It’s a story that should take your breath away: the destabilization of what, in the George W Bush years, used to be called “the arc of instability”. It involves at least 97 countries, across the bulk of the global south, much of it coinciding with the oil heartlands of the planet. A startling number of these nations are now in turmoil, and in every single one of them – from Afghanistan and Algeria to Yemen and Zambia – Washington is militarily involved, overtly or covertly, in outright war or what passes for peace.

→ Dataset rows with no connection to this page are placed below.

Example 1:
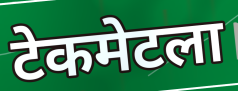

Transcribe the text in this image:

टेकमेटला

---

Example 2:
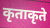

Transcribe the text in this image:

कृताकृते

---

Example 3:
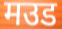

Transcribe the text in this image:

मउड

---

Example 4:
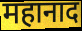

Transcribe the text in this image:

महानाद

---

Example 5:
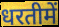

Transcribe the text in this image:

धरतीमें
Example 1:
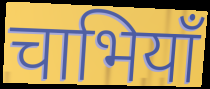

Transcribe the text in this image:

चाभियाँ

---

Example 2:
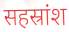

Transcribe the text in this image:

सहस्रांश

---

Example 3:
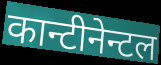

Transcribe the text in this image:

कान्टीनेन्टल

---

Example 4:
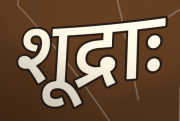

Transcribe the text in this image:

शूद्राः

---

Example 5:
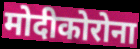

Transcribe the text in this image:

मोदीकोरोना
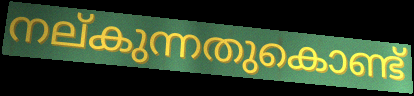
നല്കുന്നതുകൊണ്ട്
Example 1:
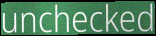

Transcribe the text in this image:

unchecked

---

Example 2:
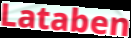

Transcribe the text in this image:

Lataben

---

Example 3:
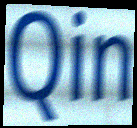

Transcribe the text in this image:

Qin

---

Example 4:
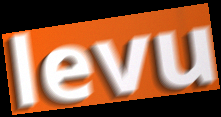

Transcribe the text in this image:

levu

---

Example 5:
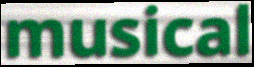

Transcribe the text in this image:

musical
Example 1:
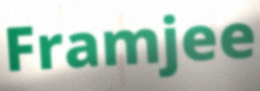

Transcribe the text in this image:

Framjee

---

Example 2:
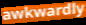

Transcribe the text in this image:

awkwardly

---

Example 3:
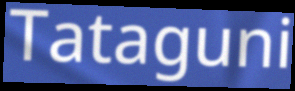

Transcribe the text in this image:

Garrisoning the planet is just part of it. The Pentagon and US intelligence services are also running covert special forces and spy operations, launching drone attacks, building bases and secret prisons, training, arming, and funding local security forces, and engaging in a host of other militarized activities right up to full-scale war. But while you consider this, keep one fact in mind: the odds are that there is no longer a single nation in the arc of instability in which the United States is in no way militarily involved.
Covenant of the arc
“Freedom is on the march in the broader Middle East,” the president said in his speech. “The hope of liberty now reaches from Kabul to Baghdad to Beirut and beyond. Slowly but surely, we’re helping to transform the broader Middle East from an arc of instability into an arc of freedom.”
An arc of freedom. You could be forgiven if you thought that this was an excerpt from President Barack Obama’s Arab Spring speech, where he said, “[I]t will be the policy of the United States to… support transitions to democracy.” Those were, however, the words of his predecessor George W Bush. The giveaway is that phrase “arc of instability”, a core rhetorical concept of the former president’s global vision and that of his neo-conservative supporters.
The dream of the Bush years was to militarily
dominate that arc, which largely coincided with the area from North Africa to the Chinese border, also known as the Greater Middle East, but sometimes was said to stretch from Latin America to Southeast Asia. While the phrase has been dropped in the Obama years, when it comes to projecting military power President Barack Obama is in the process of trumping his predecessor.
In addition to waging more wars in “arc” nations, Obama has overseen the deployment of greater numbers of special operations forces to the region, has transferred or brokered the sale of substantial quantities of weapons there, while continuing to build and expand military bases at a torrid rate, as well as training and supplying large numbers of indigenous forces.
Pentagon documents and open source information indicate that there is not a single country in that arc in which US military and intelligence agencies are not now active. This raises questions about just how crucial the American role has been in the region’s increasing volatility and destabilization.
Flooding the arc
Given the centrality of the arc of instability to Bush administration thinking, it was hardly surprising that it launched wars in Afghanistan and Iraq, and carried out limited strikes in three other arc states – Yemen, Pakistan, and Somalia. Nor should anyone have been shocked that it also deployed elite military forces and special operators from the Central Intelligence Agency (CIA) elsewhere within the arc.